• [Text segment]

§

Topic: Retroplayer's SD4 Major Upgrade/Rebuild - heated enclosure
I have completely disassembled my SD4 to begin installing upgrades. One of the first upgrades was to heat the enclosure. I began by purchasing a cheap 12V 150W automotive defroster. 
The blower fan in it was loud and drew a bunch of current. Upon disassembly, I found it was just a DC motor. So, I picked up an Evercool PC system blower (brushless, bearrings) which is much quieter and actually moves quite a bit more air (42CFM.)
The heater portion of the defroster was pretty modular, so I just removed it and found that the blower opening matched up almost perfectly to blow air through the heater. I got in a little bit of a hurry and just epoxied the heater on to blower fan, but would like to go back and at least make a simple enclosure for it so it looks nice.
The design will have the fan air input facing the bottom of the printer to suck the cool air up into it and heat it. I also need to install a filter to prevent little plastic bits from getting sucked into the fan and blowing into the heater.
A quick test showed that it works pretty good. It takes about a half minute to start cranking out some decent hot air, but then it heats the air very quickly. The whole thing is relatively quiet.
It draws about 10A. A 12V digital temperature controller will monitor the air temperature in the enclosure and control my heater. Since the controller I bought can handle 10A, no SSR is needed (I bought one just in case.) I am considering options to control this from G-Code, though.
Inside the walls of the enclosure will be automotive insulation/sound deadening mats (WOW mats) to ensure the enclosure holds its temp and reduces noise from the printer.

§

• [Provided material]
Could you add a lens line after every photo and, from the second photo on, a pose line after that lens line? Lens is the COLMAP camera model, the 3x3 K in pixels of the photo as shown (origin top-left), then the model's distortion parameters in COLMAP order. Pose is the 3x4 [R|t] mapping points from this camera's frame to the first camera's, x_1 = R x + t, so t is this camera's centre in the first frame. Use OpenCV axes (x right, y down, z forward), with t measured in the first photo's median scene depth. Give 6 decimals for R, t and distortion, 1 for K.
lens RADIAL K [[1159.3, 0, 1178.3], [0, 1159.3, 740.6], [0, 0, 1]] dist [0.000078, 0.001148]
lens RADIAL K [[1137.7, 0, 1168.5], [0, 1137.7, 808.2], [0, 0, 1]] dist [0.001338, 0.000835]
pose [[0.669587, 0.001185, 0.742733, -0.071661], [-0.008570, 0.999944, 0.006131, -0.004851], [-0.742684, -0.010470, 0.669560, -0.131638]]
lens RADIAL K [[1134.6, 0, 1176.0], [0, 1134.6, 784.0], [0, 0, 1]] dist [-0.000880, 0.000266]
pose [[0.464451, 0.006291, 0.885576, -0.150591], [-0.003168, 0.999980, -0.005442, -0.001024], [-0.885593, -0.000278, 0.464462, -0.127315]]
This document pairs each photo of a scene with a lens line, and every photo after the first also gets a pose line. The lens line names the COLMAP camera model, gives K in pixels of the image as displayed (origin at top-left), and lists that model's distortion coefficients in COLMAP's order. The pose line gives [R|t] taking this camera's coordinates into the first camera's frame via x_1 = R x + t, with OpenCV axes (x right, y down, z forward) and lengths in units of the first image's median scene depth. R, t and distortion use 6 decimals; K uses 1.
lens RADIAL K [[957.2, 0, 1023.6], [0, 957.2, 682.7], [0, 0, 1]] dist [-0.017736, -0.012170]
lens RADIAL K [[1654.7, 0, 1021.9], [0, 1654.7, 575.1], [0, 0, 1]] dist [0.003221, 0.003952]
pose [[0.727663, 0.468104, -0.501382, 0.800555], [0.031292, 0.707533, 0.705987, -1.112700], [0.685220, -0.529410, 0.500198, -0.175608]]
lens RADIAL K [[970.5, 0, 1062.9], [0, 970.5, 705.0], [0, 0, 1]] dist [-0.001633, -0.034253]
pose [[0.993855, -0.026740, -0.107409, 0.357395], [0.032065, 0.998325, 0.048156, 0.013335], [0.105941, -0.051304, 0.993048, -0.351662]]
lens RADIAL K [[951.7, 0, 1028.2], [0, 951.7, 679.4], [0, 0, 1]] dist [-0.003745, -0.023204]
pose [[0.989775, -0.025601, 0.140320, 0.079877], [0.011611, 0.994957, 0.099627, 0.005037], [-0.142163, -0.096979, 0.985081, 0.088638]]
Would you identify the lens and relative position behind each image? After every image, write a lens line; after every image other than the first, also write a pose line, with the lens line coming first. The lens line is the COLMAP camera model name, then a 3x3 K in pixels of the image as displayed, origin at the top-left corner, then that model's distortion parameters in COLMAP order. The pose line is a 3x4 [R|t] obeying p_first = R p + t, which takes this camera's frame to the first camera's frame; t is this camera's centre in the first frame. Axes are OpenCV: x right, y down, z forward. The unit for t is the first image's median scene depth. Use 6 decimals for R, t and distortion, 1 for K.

§

• [Work instruction] Repeat, word for word, the part of the heated enclosure post that opens with the words containing "The blower fan" and closes with "more air (42CFM.)". The lines above play no part in this work.

• [Your response]
The blower fan in it was loud and drew a bunch of current. Upon disassembly, I found it was just a DC motor. So, I picked up an Evercool PC system blower (brushless, bearrings) which is much quieter and actually moves quite a bit more air (42CFM.)